MSU researcher studies e-cigarette regulation

Robert McMillen

Contact: Alan Burns

STARKVILLE, Miss.--E-cigarettes may be creating a new public health threat and researchers are calling for more regulation.

Robert McMillen, a research fellow at Mississippi State University’s nationally recognized Social Science Research Center and an associate professor in the Department of Psychology, is the lead author on an article that seeks to bring attention to e-cigarettes.

The article titled “E-Cigarettes: The Roles of Regulation and Clinicians” was printed Aug. 31 in The Journal of the American Medical Association’s Internal Medicine publication.

McMillen raises questions about the role of e-cigarettes and their effect on the health of the individuals that use them. While e-cigarettes are widely viewed as less harmful than normal cigarettes, their effects are still largely unknown.

The e-cigarette market started in 2007 and has since seen substantial annual growth in use among adults from 2010-2013. In the absence of federal regulation, e-cigarettes have created a divide within the medical and public health communities.

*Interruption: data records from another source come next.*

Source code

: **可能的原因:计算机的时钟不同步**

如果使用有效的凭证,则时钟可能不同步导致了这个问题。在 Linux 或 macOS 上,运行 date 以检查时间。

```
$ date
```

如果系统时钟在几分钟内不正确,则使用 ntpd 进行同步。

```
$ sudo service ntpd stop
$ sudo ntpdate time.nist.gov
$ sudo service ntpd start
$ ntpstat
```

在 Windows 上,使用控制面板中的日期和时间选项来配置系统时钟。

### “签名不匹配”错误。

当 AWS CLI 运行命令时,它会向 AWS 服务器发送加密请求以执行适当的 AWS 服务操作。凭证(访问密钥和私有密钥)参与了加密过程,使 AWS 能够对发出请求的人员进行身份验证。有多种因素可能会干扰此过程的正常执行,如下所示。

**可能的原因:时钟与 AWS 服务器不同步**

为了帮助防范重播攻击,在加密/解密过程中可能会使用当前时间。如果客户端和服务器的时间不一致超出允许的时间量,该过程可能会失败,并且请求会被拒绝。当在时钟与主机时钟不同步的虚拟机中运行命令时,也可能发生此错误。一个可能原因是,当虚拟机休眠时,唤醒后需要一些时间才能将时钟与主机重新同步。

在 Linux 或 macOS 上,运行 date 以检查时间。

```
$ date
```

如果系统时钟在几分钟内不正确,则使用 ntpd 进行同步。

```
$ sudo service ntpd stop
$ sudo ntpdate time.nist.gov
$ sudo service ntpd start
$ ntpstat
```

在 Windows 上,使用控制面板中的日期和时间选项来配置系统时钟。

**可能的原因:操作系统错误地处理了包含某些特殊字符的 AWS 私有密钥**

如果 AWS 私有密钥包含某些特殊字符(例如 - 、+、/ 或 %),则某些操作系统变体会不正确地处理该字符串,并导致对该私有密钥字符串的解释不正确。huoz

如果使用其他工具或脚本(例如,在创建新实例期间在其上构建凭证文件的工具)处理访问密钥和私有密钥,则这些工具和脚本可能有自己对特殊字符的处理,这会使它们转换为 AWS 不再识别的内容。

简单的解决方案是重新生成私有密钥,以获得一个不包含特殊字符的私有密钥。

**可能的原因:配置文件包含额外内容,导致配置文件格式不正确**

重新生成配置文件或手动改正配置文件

Some clinicians and public health advocates worry that the use of unregulated e-cigarettes may be seen as an adequate therapy by patients and could dissuade them from trying a full nicotine replacement therapy. 

On the other end, is the argument for the value of providing nicotine through any other means other than cigarette smoking.  

“The harm reduction debate over the potential of e-cigarettes for smokers, however, overlooks another issue. People who do not smoke may initiate and maintain e-cigarette use,” McMillen said.

In the article, McMillen points out that e-cigarettes can produce volatile organic compounds, heavy metals, and other aerosolized toxins, but at lower levels than combustible tobacco.

“E-cigarettes are not harmless to users and bystanders,” McMillen said. “They are simply less harmful than cigarettes. These products haven't been on the market long enough for any potential long-term harms to develop.”

The debate about e-cigarettes stretches far beyond just smokers. The real worry is within the unregulated appeal to nonsmokers. Due to a lack of federal oversight, the e-cigarette market is attracting a growing number of nonsmokers or people who have never used combustible tobacco.  

“The features and marketing designed to make e-cigarettes attractive to smokers are also likely to broaden their appeal to non-smokers, especially adolescents,” said McMillen. “In our research, we found that at least 20 percent of current users of e-cigarettes were not smoking when they started using e-cigarettes.”

In June of this year, McMillen testified in front of the Food and Drug Administration (FDA) addressing product design, flavors and marketing that appeal to younger individuals and non-smokers.

“E-cigarette regulations are needed to improve quality control, protect children from accidental poisonings, restrict marketing and appeal to youth, and protect non-users from indoor air pollution,” said McMillen.

While the FDA does not currently regulate the e-cigarette market, in 2010 a federal appeals court ruled that the FDA may regulate e-cigarettes as tobacco products, as an alternative to the more rigorous approval process for drug delivery devices.

However, as of July 2015, the FDA has yet to finalize its authority to regulate e-cigarettes as tobacco products. The regulation would allow the FDA to require health warning labels, restrict sales to people 18 years or older and prohibit free samples.

The regulation does not address marketing to people younger than 18 years, the use of menthols and other flavors in e-cigarettes that make the product more appealing, child safety issues, or prohibit the use of the devices in places that are smoke free.